33 Things This Mom Said NEVER

1. “Kids, whatever you do…don’t sleep in on Saturday morning. It’s SO frustrating when I have to drag you out of bed.”

2. “Hooray!!! The laundry’s finally done!”

3. “I’m so bored, and I have so much energy; I think I’ll wash my walls.”

4. “Honey, I’m headed to bed; I can’t wait to get eight hours of uninterrupted sleep.”

5. “Oh, good! It’s raining again! I love being stuck inside.”

6. “Kids, thank you for being absolutely perfect in all ways.”

7. “Sweetie, there’s no need to actually eat what I gave you just…just go ahead and smoosh it between your fingers and throw it on the floor.”

8. ” In my free time, I enjoy taking phone calls with small children in the house.”

9. “Sure, you can go ahead and eat Little Debbie snacks and Pez all day; that was my plan before I even opened my eyes this morning.”

10. “Ouch!  I burnt my tongue; that bite of food was so hot!”

11. “Sometimes the hubby and I get so overwhelmed by all of the long, uninterrupted conversations we have.”

12. “Babe, let’s go somewhere really fancy for dinner tonight. Ya know? Somewhere where it’s nice and quiet and the kids can yell and chew on crayons?”

13. “Hi! Welcome to our home. Please don’t drop anything while you’re here because we pride ourselves in stain-free carpets.”

14. “I wish someone would yell for me. Ya know? Like scream at the top of their lungs because they need me right away. It really makes me feel wanted.”

15. “Buddy, when we walk into the store, the first thing we are going to do is buy you a snack and then head to the toy aisle. K?”

16. “If I have to tell you one more time to stop whining, I think I’m going to throw you a party!”

17. “One of my favorite things about parenthood is the long, leisurely showers and the hot cups of coffee.”

18. “Thank you Netflix for suggesting ‘Caillou’; you know me so well.”

19. “I’m so glad that random strangers know the best way to raise my children; it’s so encouraging to know that the village knows best.”

20. “Buddy, could you go ahead and put those small, sharp toys right in my sandals? I’d like to step on them all day long.”

21. “I hope your daddy has to work late tonight because parenting by myself is so easy.”

22. “Okay, kiddos…the only thing on my ‘To-Do-List’ today is to meet your needs and play with you all day long; I’m all yours!”

23. “If you’re going to throw the ball in the house, would you make sure you throw it at the only expensive thing I own?”

24. “I feel like I’m never in my kitchen; I miss it so much.”

25. “Hey honey, let’s go upstairs…the kids will never know we’re missing.”

26. “Now, listen kids.
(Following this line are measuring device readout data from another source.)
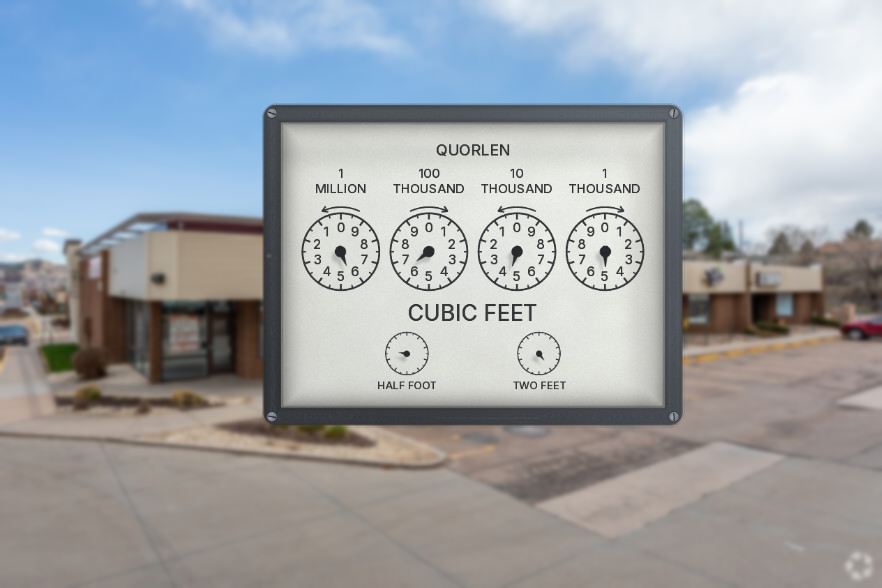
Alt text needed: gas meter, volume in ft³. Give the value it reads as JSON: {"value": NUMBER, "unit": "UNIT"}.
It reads {"value": 564500, "unit": "ft³"}
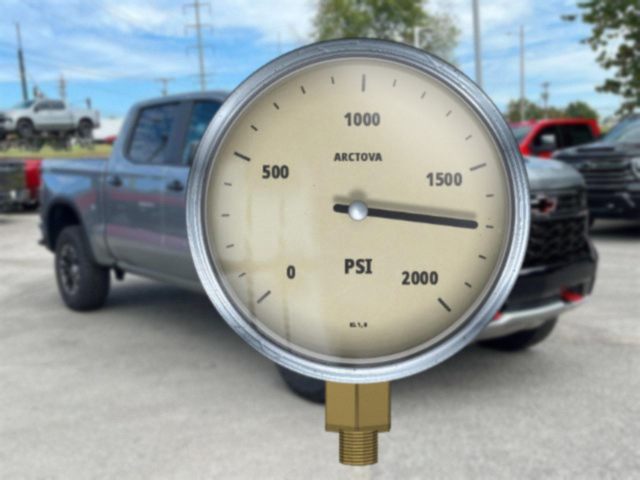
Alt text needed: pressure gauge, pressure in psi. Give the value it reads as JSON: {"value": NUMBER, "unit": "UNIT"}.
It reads {"value": 1700, "unit": "psi"}
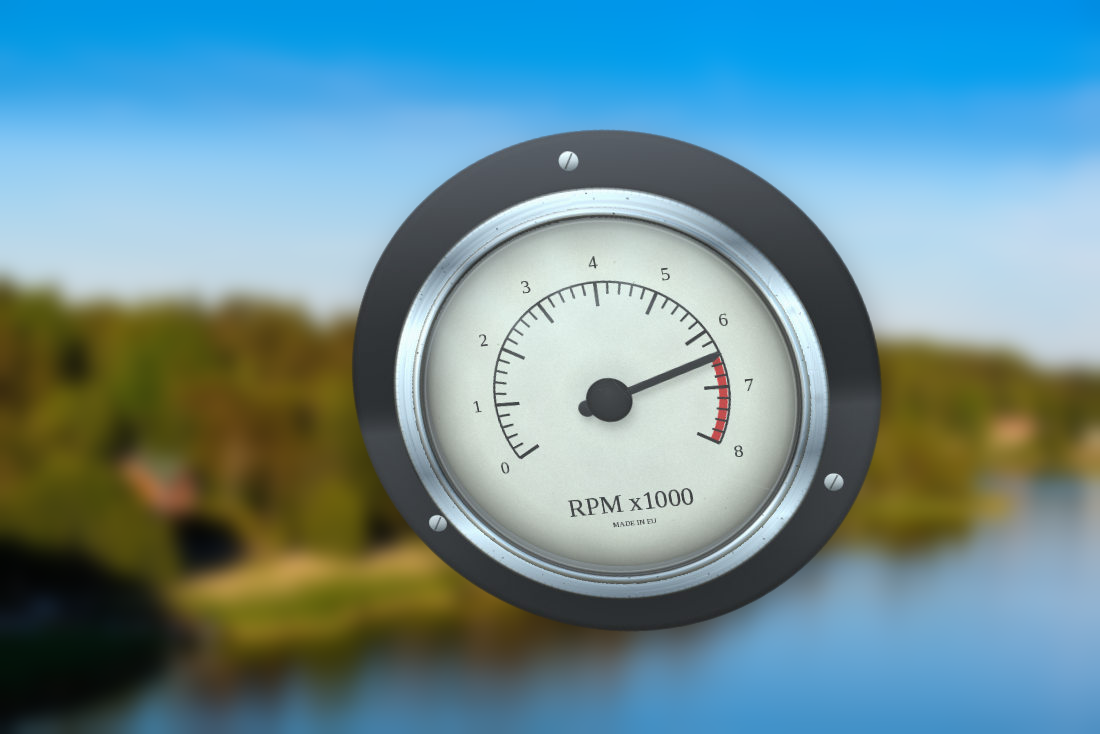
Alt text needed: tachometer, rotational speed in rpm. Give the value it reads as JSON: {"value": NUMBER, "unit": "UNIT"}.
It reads {"value": 6400, "unit": "rpm"}
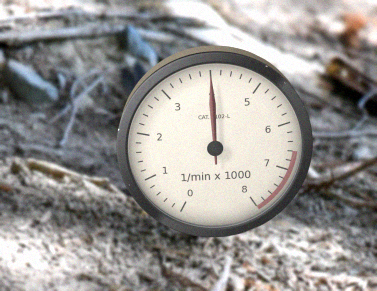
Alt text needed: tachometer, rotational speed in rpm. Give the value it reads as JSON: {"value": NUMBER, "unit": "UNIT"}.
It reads {"value": 4000, "unit": "rpm"}
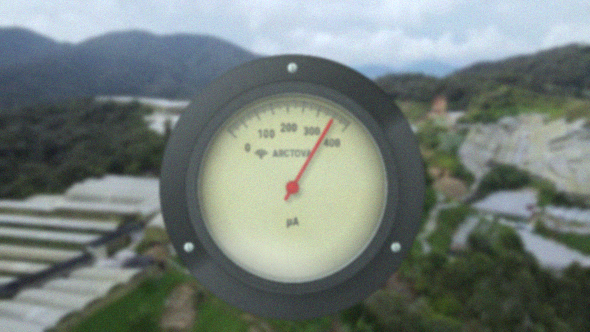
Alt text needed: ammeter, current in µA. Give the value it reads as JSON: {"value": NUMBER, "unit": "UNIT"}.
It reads {"value": 350, "unit": "µA"}
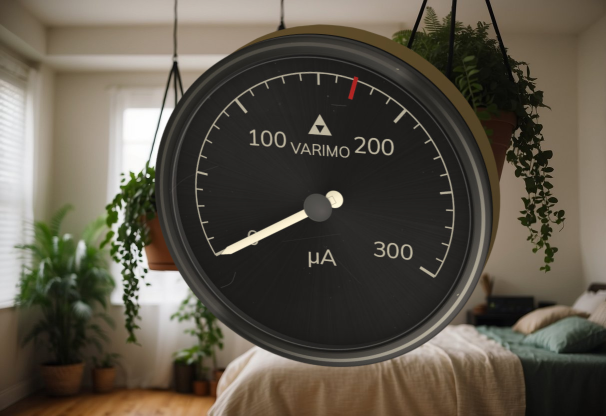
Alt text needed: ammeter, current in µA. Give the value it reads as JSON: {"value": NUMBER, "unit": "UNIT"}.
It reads {"value": 0, "unit": "µA"}
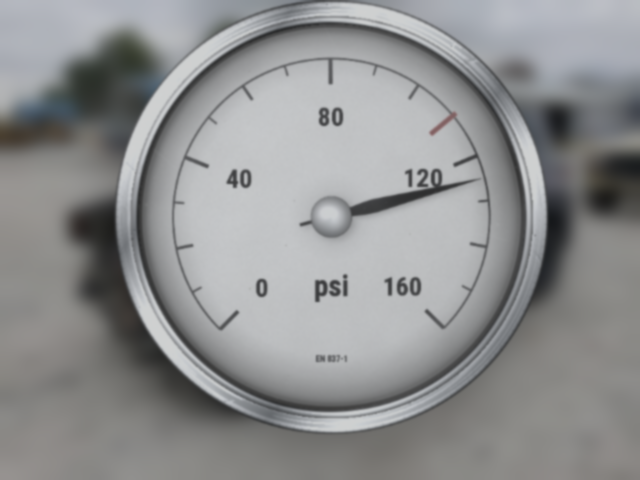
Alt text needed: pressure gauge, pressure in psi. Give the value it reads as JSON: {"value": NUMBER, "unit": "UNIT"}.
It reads {"value": 125, "unit": "psi"}
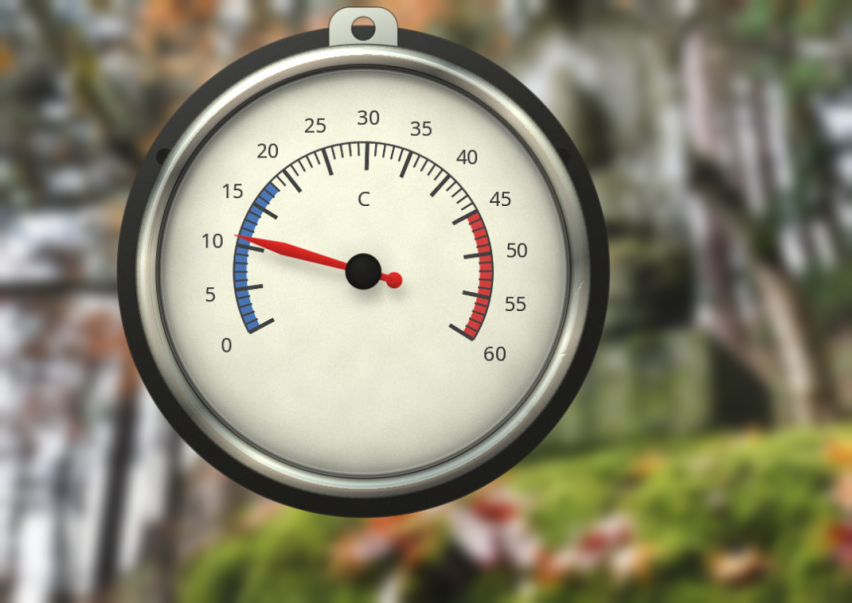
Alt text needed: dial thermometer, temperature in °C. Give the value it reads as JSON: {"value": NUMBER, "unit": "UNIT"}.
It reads {"value": 11, "unit": "°C"}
We’re going to a new place where we are going to meet new people, so I would like you to act like a psycho.”

27. “No need to brush your teeth, put on your shoes, or change your underwear; they were all just suggestions anyway.”

28. “You know what sounds absolutely awful? Going to the grocery store alone.”

29. “You know what sounds worse than awful? Having a bowel movement alone.”

30. “Could you please kick the back of my seat while I drive? I think I drive better when I feel your feet in my spine.”

31. “Kids, back in 2009 (before you were even a thought), we would sit on this very couch and say, ‘This couch is going to make a perfect trampoline some day; I’m so glad we chose this one.”

32. “For the rest of my life, I want all of my spare money to go toward diapers.”

33. “Sweetie, would you look at the camera and give me your very best stink eye? I need a good stink eye for the frame in the living room!”


One thought on “33 Things This Mom Said NEVER

  1. 🙂

    While I do get chances at hot cups of coffee and meals (but a.) not without also multi-tasking usually OR in between bites), this made me laugh! Also #21… for us, it’s daddy is gone for a week (or two or three) 🙂 Being a temporary single mom has given me great respect for those who have to do it alllllll the time. And, provides me perspective any time anyone *else* asks us if I plan to have more kids, which makes me feel like it’s all my decision to have or not have more kids (so not true!).